* [Page excerpt]:
BEGIN

# slurry/lees floating in SP



## RotGut76 (Aug 4, 2014)

I did my first racking of SP. I added the Kmeta and sorbate. I let it sit overnight before adding the clearing agent and I found little balls of what looks like yeast sediment or slurry floating at the top of the carboy. 

I tapped the walls of the carboy and gave it a little shake and most of it fell to the bottom.

I added the clearing agent as per instructions and the wine is clearing very quickly but there are still a few balls of sediment at the top. 

I'm assuming I can remove them during the next racking but I'm curious why this happened and if it has or will negatively effect the batch.


----------



## Arne (Aug 11, 2014)

END

* [Supplied information]:
BEGIN

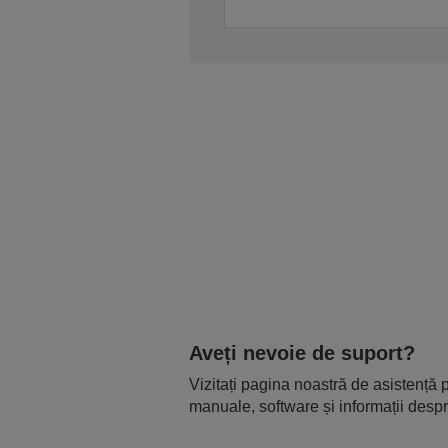
Aveți nevoie de suport?
Vizitați pagina noastră de asistență p
manuale, software și informații despr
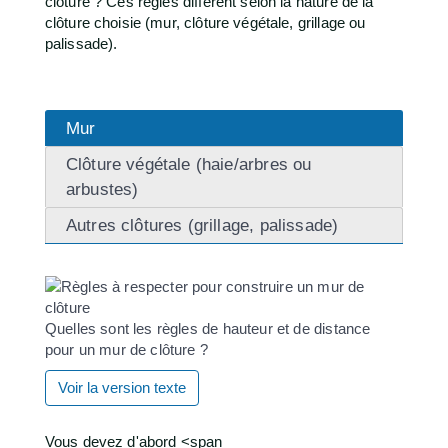
clôture ? Ces règles diffèrent selon la nature de la
clôture choisie (mur, clôture végétale, grillage ou
palissade).
Mur
Clôture végétale (haie/arbres ou
arbustes)
Autres clôtures (grillage, palissade)
Quelles sont les règles de hauteur et de distance
pour un mur de clôture ?
Voir la version texte
Vous devez d'abord <span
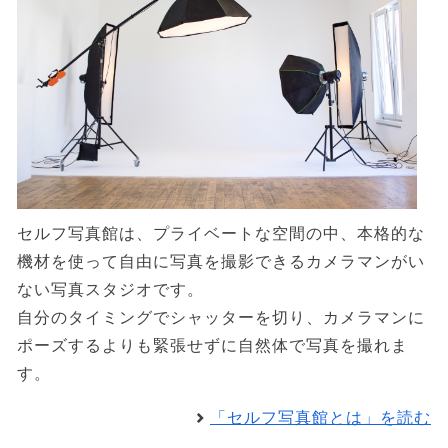
セルフ写真館は、プライベートな空間の中、本格的な
機材を使って自由に写真を撮影できるカメラマンがい
ない写真スタジオです。
自分のタイミングでシャッターを切り、カメラマンに
ポーズするよりも緊張せずに自然体で写真を撮れま
す。
「セルフ写真館とは」を読む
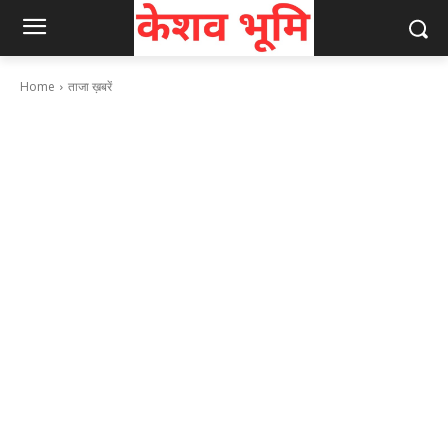
Home
ताजा ख़बरें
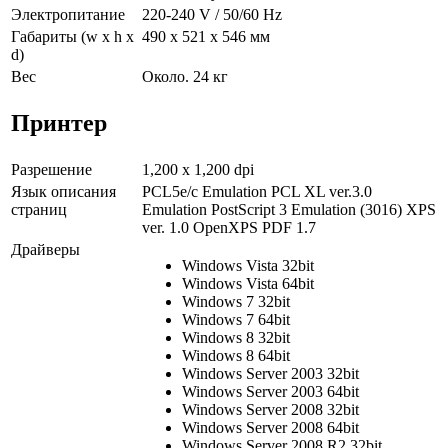
Электропитание
220-240 V / 50/60 Hz
Габариты (w x h x
490 x 521 x 546 мм
d)
Вес
Около. 24 кг
Принтер
Разрешение
1,200 x 1,200 dpi
Язык описания
PCL5e/c Emulation PCL XL ver.3.0
страниц
Emulation PostScript 3 Emulation (3016) XPS
ver. 1.0 OpenXPS PDF 1.7
Драйверы
Windows Vista 32bit
Windows Vista 64bit
Windows 7 32bit
Windows 7 64bit
Windows 8 32bit
Windows 8 64bit
Windows Server 2003 32bit
Windows Server 2003 64bit
Windows Server 2008 32bit
Windows Server 2008 64bit
Windows Server 2008 R2 32bit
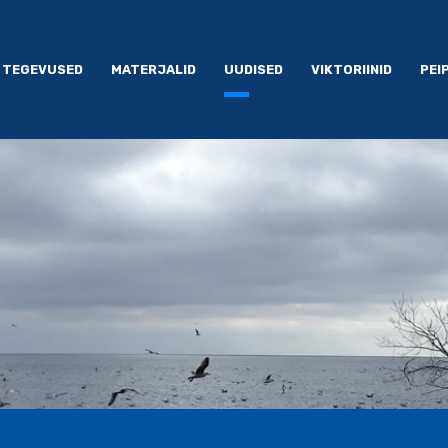
TEGEVUSED
MATERJALID
UUDISED
VIKTORIINID
PEI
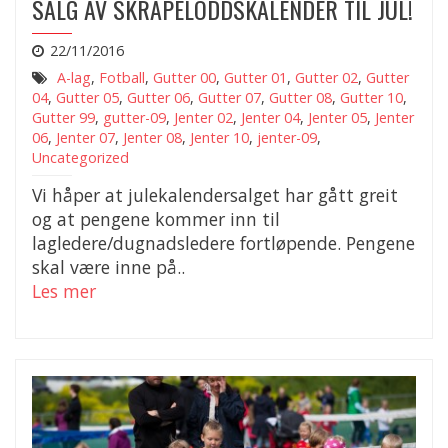
SALG AV SKRAPELODDSKALENDER TIL JUL!
22/11/2016
A-lag
,
Fotball
,
Gutter 00
,
Gutter 01
,
Gutter 02
,
Gutter
04
,
Gutter 05
,
Gutter 06
,
Gutter 07
,
Gutter 08
,
Gutter 10
,
Gutter 99
,
gutter-09
,
Jenter 02
,
Jenter 04
,
Jenter 05
,
Jenter
06
,
Jenter 07
,
Jenter 08
,
Jenter 10
,
jenter-09
,
Uncategorized
Vi håper at julekalendersalget har gått greit
og at pengene kommer inn til
lagledere/dugnadsledere fortløpende. Pengene
skal være inne på..
Les mer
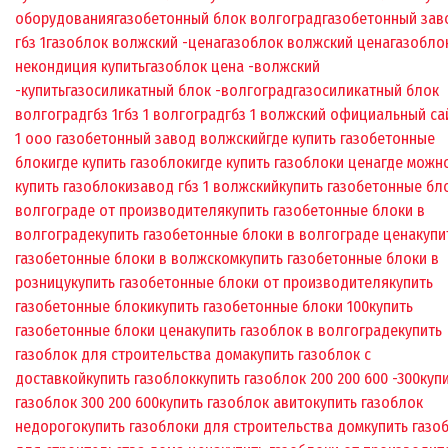
оборудования
газобетонный блок волгоград
газобетонный зав
гбз 1
газоблок волжский -цена
газоблок волжский цена
газобло
некондиция купить
газоблок цена -волжский
-купить
газосиликатный блок -волгоград
газосиликатный блок
волгоград
гбз 1
гбз 1 волгоград
гбз 1 волжский официальный са
1 ооо газобетонный завод волжский
где купить газобетонные
блоки
где купить газоблоки
где купить газоблоки цена
где можн
купить газоблоки
завод гбз 1 волжский
купить газобетонные бл
волгограде от производителя
купить газобетонные блоки в
волгограде
купить газобетонные блоки в волгограде цена
купи
газобетонные блоки в волжском
купить газобетонные блоки в
розницу
купить газобетонные блоки от производителя
купить
газобетонные блоки
купить газобетонные блоки 100
купить
газобетонные блоки цена
купить газоблок в волгограде
купить
газоблок для строительства дома
купить газоблок с
доставкой
купить газоблок
купить газоблок 200 200 600 -300
куп
газоблок 300 200 600
купить газоблок авито
купить газоблок
недорого
купить газоблоки для строительства дом
купить газо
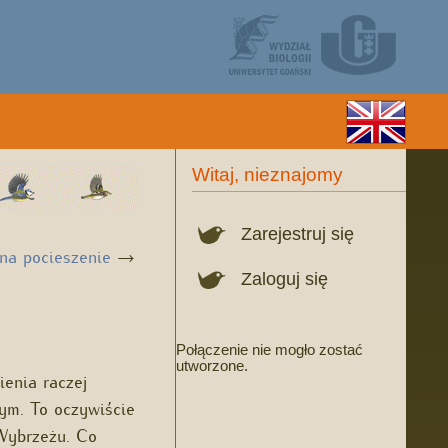
Witaj, nieznajomy
Zarejestruj się
na pocieszenie
→
Zaloguj się
Połączenie nie mogło zostać
utworzone.
enia raczej
tym. To oczywiście
Wybrzeżu. Co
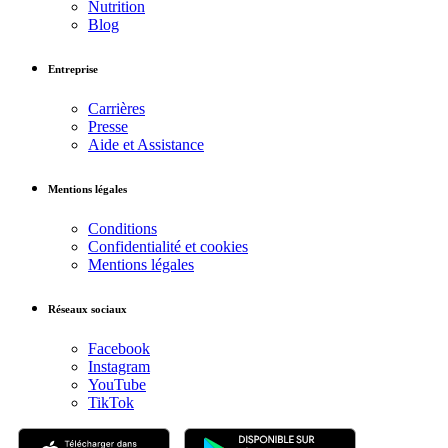
Nutrition
Blog
Entreprise
Carrières
Presse
Aide et Assistance
Mentions légales
Conditions
Confidentialité et cookies
Mentions légales
Réseaux sociaux
Facebook
Instagram
YouTube
TikTok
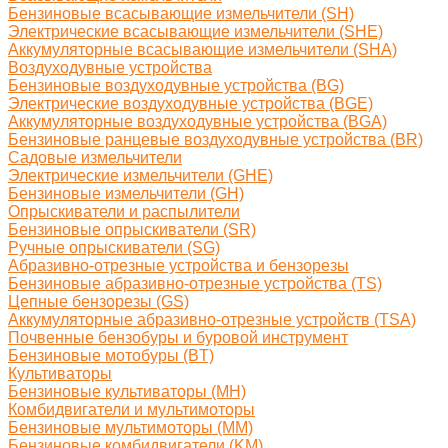
Бензиновые всасывающие измельчители (SH)
Электрические всасывающие измельчители (SHE)
Аккумуляторные всасывающие измельчители (SHA)
Воздуходувные устройства
Бензиновые воздуходувные устройства (BG)
Электрические воздуходувные устройства (BGE)
Аккумуляторные воздуходувные устройства (BGA)
Бензиновые ранцевые воздуходувные устройства (BR)
Садовые измельчители
Электрические измельчители (GHE)
Бензиновые измельчители (GH)
Опрыскиватели и распылители
Бензиновые опрыскиватели (SR)
Ручные опрыскиватели (SG)
Абразивно-отрезные устройства и бензорезы
Бензиновые абразивно-отрезные устройства (TS)
Цепные бензорезы (GS)
Аккумуляторные абразивно-отрезные устройств (TSA)
Почвенные бензобуры и буровой инструмент
Бензиновые мотобуры (BT)
Культиваторы
Бензиновые культиваторы (MH)
Комбидвигатели и мультимоторы
Бензиновые мультимоторы (MM)
Бензиновые комбидвигатели (KM)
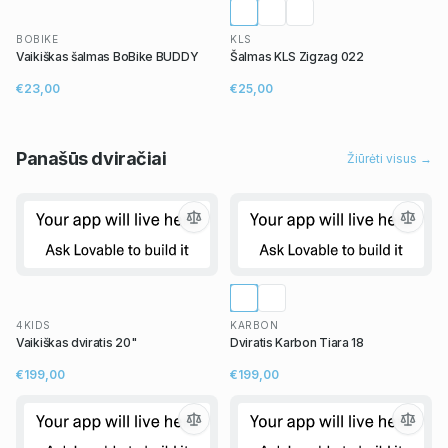
BOBIKE
KLS
Vaikiškas šalmas BoBike BUDDY
Šalmas KLS Zigzag 022
€23,00
€25,00
Panašūs
dviračiai
Žiūrėti visus →
4KIDS
KARBON
Vaikiškas dviratis 20"
Dviratis Karbon Tiara 18
€199,00
€199,00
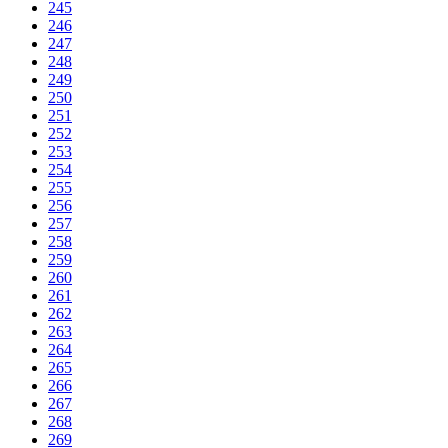
245
246
247
248
249
250
251
252
253
254
255
256
257
258
259
260
261
262
263
264
265
266
267
268
269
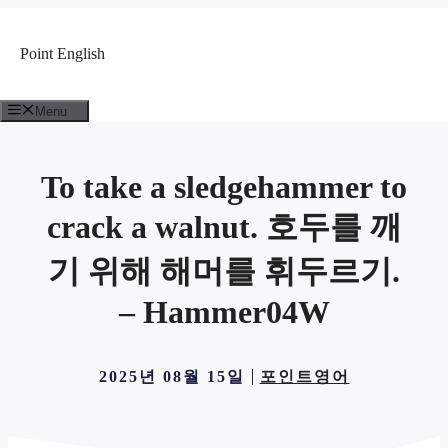
컨
텐
Point English
츠
로
건
Menu
너
뛰
기
To take a sledgehammer to
crack a walnut. 호두를 깨
기 위해 해머를 휘두르기.
– Hammer04W
2025년 08월 15일
포인트영어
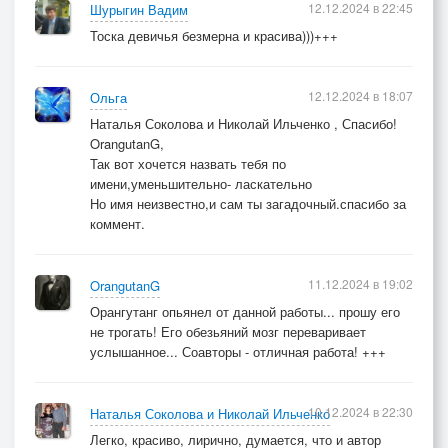
12.12.2024 в 22:45
Шурыгин Вадим
Тоска девичья безмерна и красива)))+++
12.12.2024 в 18:07
Ольга
Наталья Соколова и Николай Ильченко , Спасибо!
OrangutanG,
Так вот хочется назвать тебя по
имени,уменьшительно- ласкательно
Но имя неизвестно,и сам ты загадочный.спасибо за
коммент.
11.12.2024 в 19:02
OrangutanG
Орангутанг опьянел от данной работы... прошу его
не трогать! Его обезьяний мозг переваривает
услышанное... Соавторы - отличная работа! +++
10.12.2024 в 22:30
Наталья Соколова и Николай Ильченко
Легко, красиво, лирично, думается, что и автор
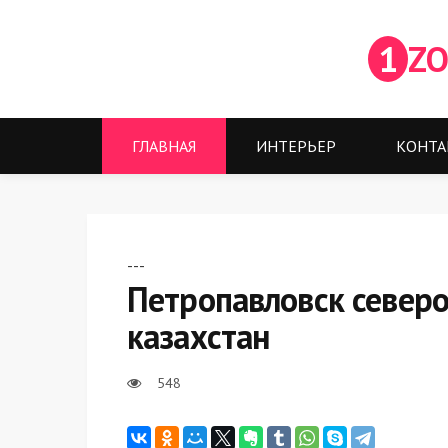
1
ZO
ГЛАВНАЯ
ИНТЕРЬЕР
КОНТА
---
Петропавловск северо
казахстан
548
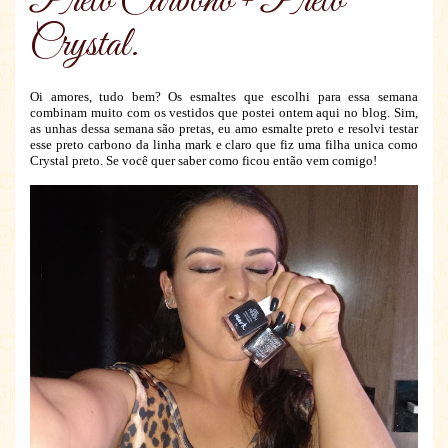
Preto Carbono + Preto
Crystal.
Oi amores, tudo bem? Os esmaltes que escolhi para essa semana
combinam muito com os vestidos que postei ontem aqui no blog. Sim,
as unhas dessa semana são pretas, eu amo esmalte preto e resolvi testar
esse preto carbono da linha mark e claro que fiz uma filha unica como
Crystal preto. Se você quer saber como ficou então vem comigo!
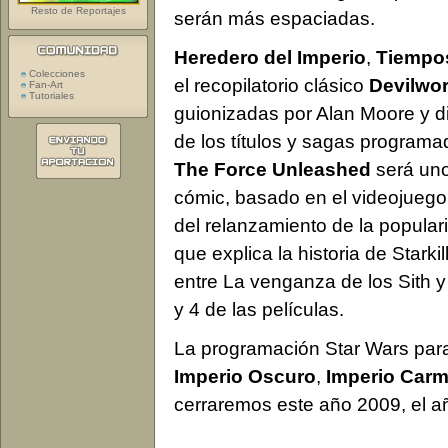
Resto de Reportajes
serán más espaciadas.
Heredero del Imperio
,
Tiempo
Colecciones
el recopilatorio clásico
Devilwo
Fan-Art
Tutoriales
guionizadas por Alan Moore y di
de los títulos y sagas programa
The Force Unleashed
será uno
cómic, basado en el videojuego 
del relanzamiento de la popular
que explica la historia de Starki
entre La venganza de los Sith 
y 4 de las películas.
La programación Star Wars para
Imperio Oscuro
,
Imperio Carm
cerraremos este año 2009, el a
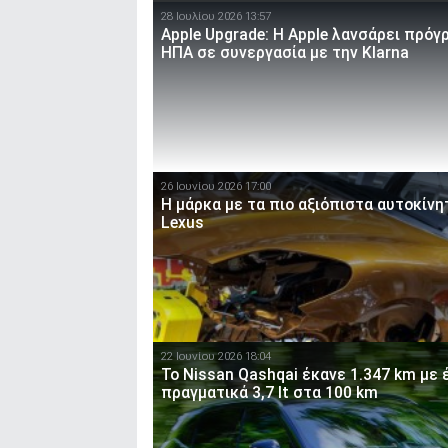
28 Ιουλίου 2026 13:57
Apple Upgrade: Η Apple λανσάρει πρόγ
ΗΠΑ σε συνεργασία με την Klarna
26 Ιουνίου 2026 17:00
Η μάρκα με τα πιο αξιόπιστα αυτοκίνη
Lexus
22 Ιουνίου 2026 18:04
To Nissan Qashqai έκανε 1.347 km με 
πραγματικά 3,7 lt στα 100 km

END

* [What to work on]:
A) From the records, copy out verbatim the part that opens with the line containing "clôture ? Ces" and closes with the line containing "Vous devez d'abord <span", both of those lines included.
B) Continue the forum thread about sediment floating in the wine from the point where it stops.
The forum thread and the records have no connection to each other.

* [Set of answers]:
A)
clôture ? Ces règles diffèrent selon la nature de la
clôture choisie (mur, clôture végétale, grillage ou
palissade).
Mur
Clôture végétale (haie/arbres ou
arbustes)
Autres clôtures (grillage, palissade)
Quelles sont les règles de hauteur et de distance
pour un mur de clôture ?
Voir la version texte
Vous devez d'abord <span

B)
My guess and it is only a guess, you wound up with some co2 trapped in the lees. When you disturbed them, they floated up. I would rack them off and forget about them. Good luck with it, Arne.


----------



## djrockinsteve (Aug 11, 2014)

No worries. Could be co2 lifting sediment, piece of lemon pulp, sorbate that didn't immediately dissolve etc. get it next time is right. 

I allow 6 weeks to clear. Most allow 4 weeks. Your choice.


----------



## GaDawg (Aug 11, 2014)

It is probably c02. If it is it's not a big deal, but your wine is not degassed.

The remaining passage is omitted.